Expert Chef Rebecca Katz uses her signature phrase FASS when it comes to unlocking the flavors in a dish. It stands for Fat, Acid, Salt, and Sweet. Use these 4 basics in your kitchen and you will always be able to create a bland dish into a sensation of Yum.
So then, what does “season to taste” do for you when you are not a seasoned chef…yet? I use it often in my recipes, as quite plainly what I like may not necessarily be quite to your liking.
I have trained myself – and yes, you can do that – to appreciate sweet with only a little amount of sugar, and to really enjoy and actually crave bitter rather than sweet. I cannot tolerate milk chocolate anymore, or any store-bought cookies or cakes, they are way too sweet for my palate.
Similarly, I like spicy foods, but not to the degree where my eyes begin to water, I still like to taste my food.
So when writing, or copying, recipes, “season to taste” means you are actually challenged to figure out what taste rocks your boat. If you don’t know what the dish is supposed to taste like in the first place, if it happens to be something completely new to you, revert back to FASS, and play with it until you like the flavors. Don’t forget to taste in between! And always start in small doses, ¼ or ½ teaspoon, then take it from there.
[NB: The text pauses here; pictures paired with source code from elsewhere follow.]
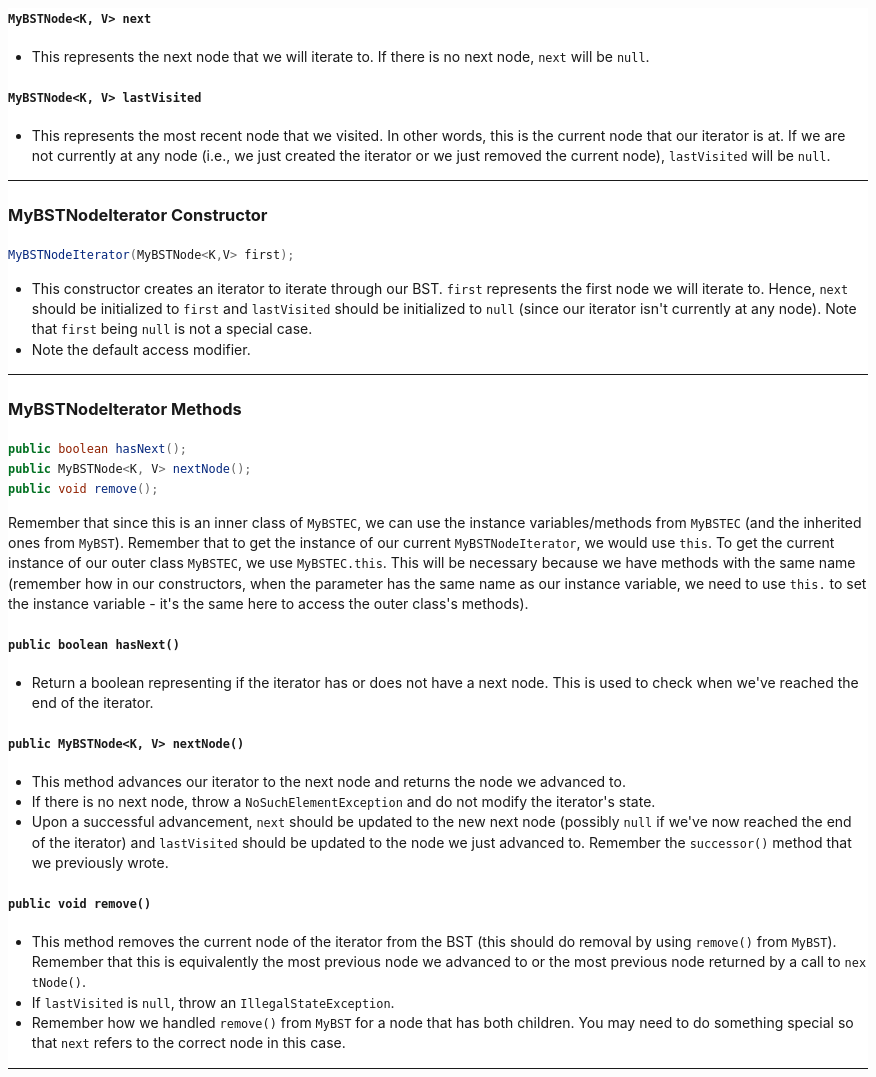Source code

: #### `MyBSTNode<K, V> next`
- This represents the next node that we will iterate to. If there is no next node, `next` will be `null`. 

#### `MyBSTNode<K, V> lastVisited`
- This represents the most recent node that we visited. In other words, this is the current node that our iterator is at. If we are not currently at any node (i.e., we just created the iterator or we just removed the current node), `lastVisited` will be `null`. 

---

### MyBSTNodeIterator Constructor
```java
MyBSTNodeIterator(MyBSTNode<K,V> first);  
```
- This constructor creates an iterator to iterate through our BST. `first` represents the first node we will iterate to. Hence, `next` should be initialized to `first` and `lastVisited` should be initialized to `null` (since our iterator isn't currently at any node). Note that `first` being `null` is not a special case. 
- Note the default access modifier. 

---

### MyBSTNodeIterator Methods
```java
public boolean hasNext(); 
public MyBSTNode<K, V> nextNode(); 
public void remove(); 
```

Remember that since this is an inner class of `MyBSTEC`, we can use the instance variables/methods from `MyBSTEC` (and the inherited ones from `MyBST`). Remember that to get the instance of our current `MyBSTNodeIterator`, we would use `this`. To get the current instance of our outer class `MyBSTEC`, we use `MyBSTEC.this`. This will be necessary because we have methods with the same name (remember how in our constructors, when the parameter has the same name as our instance variable, we need to use `this.` to set the instance variable - it's the same here to access the outer class's methods). 

#### `public boolean hasNext()`
- Return a boolean representing if the iterator has or does not have a next node. This is used to check when we've reached the end of the iterator. 

#### `public MyBSTNode<K, V> nextNode()`
- This method advances our iterator to the next node and returns the node we advanced to. 
- If there is no next node, throw a `NoSuchElementException` and do not modify the iterator's state. 
- Upon a successful advancement, `next` should be updated to the new next node (possibly `null` if we've now reached the end of the iterator) and `lastVisited` should be updated to the node we just advanced to. Remember the `successor()` method that we previously wrote. 

#### `public void remove()`
- This method removes the current node of the iterator from the BST (this should do removal by using `remove()` from `MyBST`). Remember that this is equivalently the most previous node we advanced to or the most previous node returned by a call to `nextNode()`. 
- If `lastVisited` is `null`, throw an `IllegalStateException`. 
- Remember how we handled `remove()` from `MyBST` for a node that has both children. You may need to do something special so that `next` refers to the correct node in this case. 

---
I almost never like the spice recommendations in any recipes I try out, and will add or subtract spices as I go along.
If, after reading this you still feel challenged to season to taste, use these 4 simple seasoning aids: sea salt and black pepper, lemon juice, maple syrup (if sweet is required) and extra virgin olive oil. They will add balanced flavor to any dish, and are a good base to start off with.